The stability of any given democracy depends not only on economic development but also upon the effectiveness and the legitimacy of its political system. Effectiveness means actual performance, the extent to which the system satisfies the basic functions of government as most of the population and such powerful groups within it as big business or the armed forces see them. Legitimacy involves the capacity of the system to engender and maintain the belief that the existing political institutions are the most appropriate ones for the society. The extent to which contemporary democratic political systems are legitimate depends in large measure upon the ways in which the key issues which have historically divided the society have been resolved. While effectiveness is primarily instrumental, legitimacy is evaluative. Groups regard a political system as legitimate or illegitimate according to the way in which its values fit with theirs.

Max Weber, the German sociologist and economist, identified three sources of political legitimacy: charismatic, as in the legitimacy conferred on populist dictators; traditional, as in the legitimacy conferred on monarchs by long-entrenched habits of mind; and rational/legal, as in the legitimacy conferred on secular democratic systems based on the rule of law, equal representation, and other democratic procedural values.

Political legitimacy in the United States rests on the deep attachment of the American people to their Constitution (rational/legal), as well as the mythological superstructure embedded in conventional interpretations of the nation’s founding and history (traditional). The  general precondition for political legitimacy in the United States was uniquely defined by Thomas Jefferson in the Declaration of Independence, when he wrote: “That Governments are instituted among Men, deriving their just powers from the consent of the governed.
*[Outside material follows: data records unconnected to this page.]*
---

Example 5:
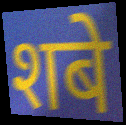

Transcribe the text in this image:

शबे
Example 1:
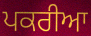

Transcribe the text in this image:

ਪਕਰੀਆ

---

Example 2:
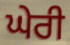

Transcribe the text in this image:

ਘੇਰੀ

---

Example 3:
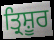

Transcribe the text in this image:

ਤ੍ਰਿਸ਼ੂਰ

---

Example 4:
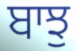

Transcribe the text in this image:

ਬਾਝੁ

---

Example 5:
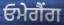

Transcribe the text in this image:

ਓਮੇਗੈਂਗ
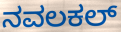
ನವಲಕಲ್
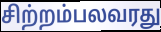
சிற்றம்பலவரது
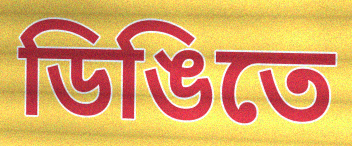
ডিঙিতে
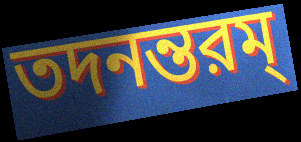
তদনন্তরম্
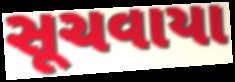
સૂચવાયા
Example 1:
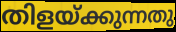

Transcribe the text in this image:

തിളയ്ക്കുന്നതു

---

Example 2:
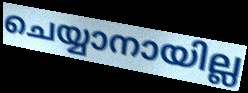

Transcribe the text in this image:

ചെയ്യാനായില്ല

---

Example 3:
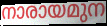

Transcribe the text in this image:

നാരായമുന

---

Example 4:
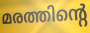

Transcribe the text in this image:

മരത്തിന്റെ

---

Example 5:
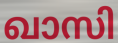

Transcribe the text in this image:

ഖാസി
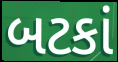
બટકાં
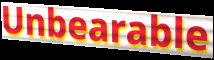
Unbearable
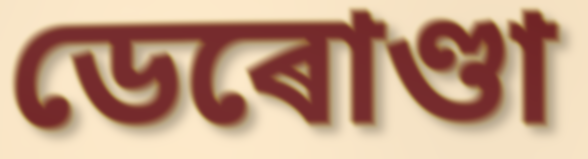
ডেৰোণ্ডা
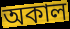
অকাল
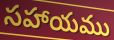
సహాయము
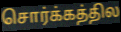
சொர்க்கத்தில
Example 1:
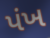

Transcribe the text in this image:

પંખ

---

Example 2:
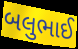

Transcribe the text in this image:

બલુભાઈ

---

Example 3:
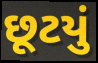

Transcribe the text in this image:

છૂટયું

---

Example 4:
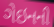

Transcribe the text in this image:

ગેઇનની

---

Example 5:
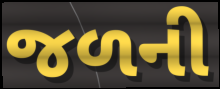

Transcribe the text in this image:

જળની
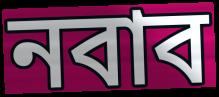
নবাব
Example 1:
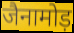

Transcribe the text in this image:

जैनामोड़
That whenever any Form of Government becomes destructive to these ends, it is the Right of the People to alter or to abolish it, and to institute new Government …”
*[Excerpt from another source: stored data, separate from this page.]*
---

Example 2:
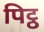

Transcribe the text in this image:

पिट्ठ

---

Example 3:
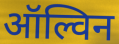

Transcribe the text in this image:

ऑल्विन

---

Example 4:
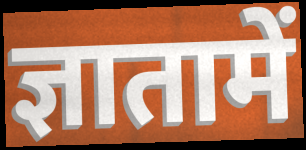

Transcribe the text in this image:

ज्ञातामें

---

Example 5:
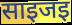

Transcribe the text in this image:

साइजइ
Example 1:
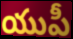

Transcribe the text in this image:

యుపీ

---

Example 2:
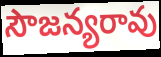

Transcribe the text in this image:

సౌజన్యరావు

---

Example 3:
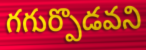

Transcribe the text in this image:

గగుర్పొడవని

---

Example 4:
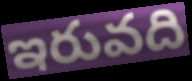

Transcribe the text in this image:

ఇరువది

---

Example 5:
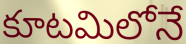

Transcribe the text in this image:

కూటమిలోనే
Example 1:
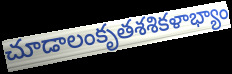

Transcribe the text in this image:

చూడాలంకృతశశికళాభ్యాం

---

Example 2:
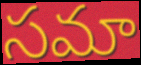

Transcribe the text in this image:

సమా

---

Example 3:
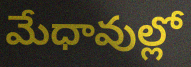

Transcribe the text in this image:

మేధావుల్లో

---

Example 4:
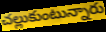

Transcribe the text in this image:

చల్లుకుంటున్నారు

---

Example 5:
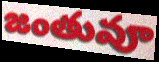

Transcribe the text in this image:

జంతువూ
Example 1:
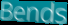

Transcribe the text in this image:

Bends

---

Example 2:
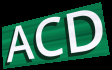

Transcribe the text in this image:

ACD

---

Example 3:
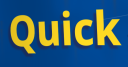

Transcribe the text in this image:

Quick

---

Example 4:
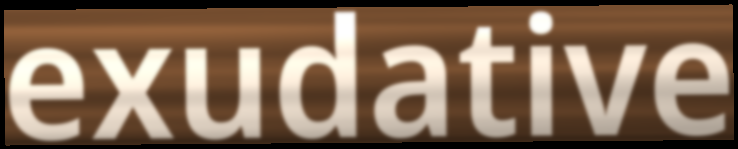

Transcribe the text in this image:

exudative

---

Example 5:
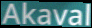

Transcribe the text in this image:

Akaval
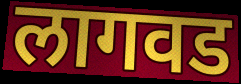
लागवड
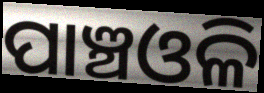
ପାଞ୍ଚଓଳି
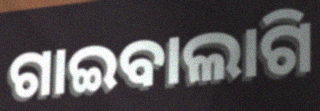
ଗାଇବାଲାଗି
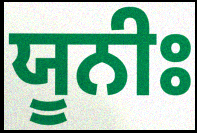
ਯੂਨੀਃ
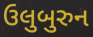
ઉલુબુરુન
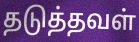
தடுத்தவள்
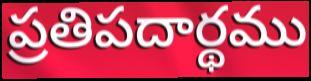
ప్రతిపదార్థము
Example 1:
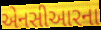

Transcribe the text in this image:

એનસીઆરના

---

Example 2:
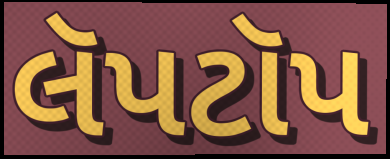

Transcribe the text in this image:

લૅપટૉપ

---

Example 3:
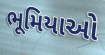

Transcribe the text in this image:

ભૂમિયાઓ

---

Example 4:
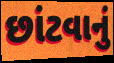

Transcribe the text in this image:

છાંટવાનું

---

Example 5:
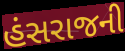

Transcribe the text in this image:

હંસરાજની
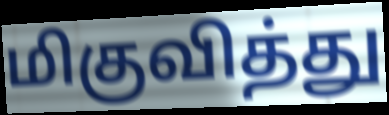
மிகுவித்து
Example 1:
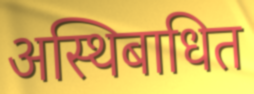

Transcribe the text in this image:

अस्थिबाधित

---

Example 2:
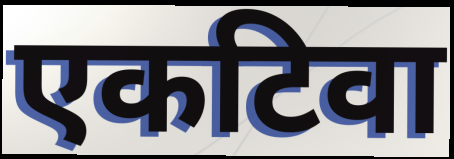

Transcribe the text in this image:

एकटिवा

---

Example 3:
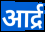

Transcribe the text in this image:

आर्द्र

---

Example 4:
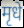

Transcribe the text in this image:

मृधे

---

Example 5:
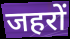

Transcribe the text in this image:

जहरों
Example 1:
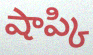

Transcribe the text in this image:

షాప్కి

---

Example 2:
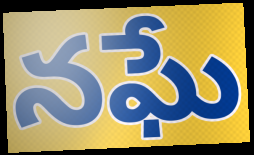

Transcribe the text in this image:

నఘే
The key phrase in Jefferson’s famous passage, above, is “whenever any Form of Government becomes destructive of these ends.” Today’s crisis of institutional legitimacy derives from the widespread conviction – again, present on both left and right – that our political elites and the system they embody are not merely ineffectual and incompetent, but positively destructive of the rights of citizens. This summer, Americans in large numbers may well be concluding that while our present “Form of Government” was sufficient for securing our rights in the past, it has now failed to do so catastrophically, and that the events and figures of our present represent a decisive break with our history. If that happens, both the traditional and rational/legal sources of legitimacy will have been undermined, perhaps irrevocably, creating the conditions for a root and branch rejection of the present system. Such a development would represent a kind of political “event horizon,” beyond which lies accelerating social conflict and either collapse, revolution, or dictatorship.
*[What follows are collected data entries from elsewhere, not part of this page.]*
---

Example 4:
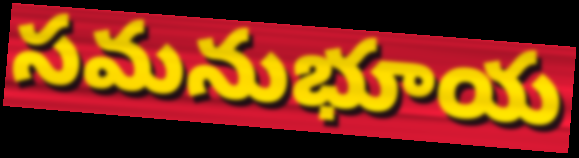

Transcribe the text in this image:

సమనుభూయ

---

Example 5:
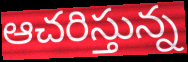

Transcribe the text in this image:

ఆచరిస్తున్న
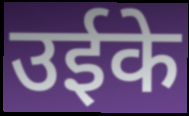
उईके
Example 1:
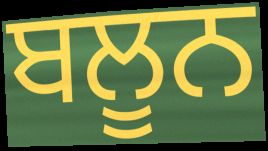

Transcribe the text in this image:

ਬਲੂਨ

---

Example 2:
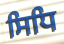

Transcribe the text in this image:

ਸਿਧਿ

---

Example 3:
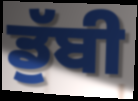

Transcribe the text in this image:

ਡੁੱਬੀ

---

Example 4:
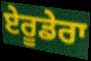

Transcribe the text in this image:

ਏਰੂਡੇਰਾ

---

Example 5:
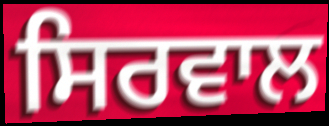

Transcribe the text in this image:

ਸਿਰਵਾਲ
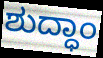
ಶುದ್ಧಾಂ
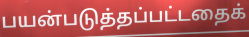
பயன்படுத்தப்பட்டதைக்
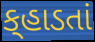
ક્‌હાડતાં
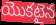
యొకటైన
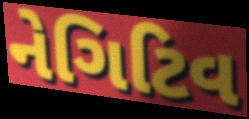
નેગિટિવ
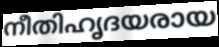
നീതിഹൃദയരായ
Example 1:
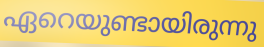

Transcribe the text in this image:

ഏറെയുണ്ടായിരുന്നു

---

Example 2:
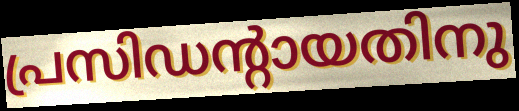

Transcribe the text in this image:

പ്രസിഡന്റായതിനു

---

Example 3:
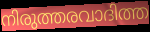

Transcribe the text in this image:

നിരുത്തരവാദിത്ത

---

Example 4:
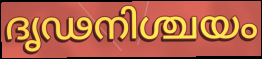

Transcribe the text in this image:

All of this was a long time coming, and probably inevitable given the lies we’ve told ourselves for much of our history. Most of the deformations in our national character spring  from the conception of America as a “shining city on a hill,” a nation set apart, enjoying a divine dispensation from the vicissitudes of history. That notion, always false, may soon be decisively contradicted by history itself. Over the course of two hundred and thirty years we have become a great power, a global empire. But every empire that rises also falls. And the situation we face today fits neatly into the many of the historical conditions that marked the tumble of all great powers: foreign overextension, debt, inequality, cultural excess, political-structural failure, and the loss of institutional legitimacy. This year and next, Americans may discover to their surprise that there are no exemptions from history or human nature, and that reports about a shining city here below were, quite simply, fanciful.

I’m not sure exactly where we are in Orlov’s Five Stages of Collapse, but it seems to me that the trending is very serious, and perhaps irreversible. Or, as the poet Bob Dylan once put it: “It’s not dark yet, but it’s getting there.”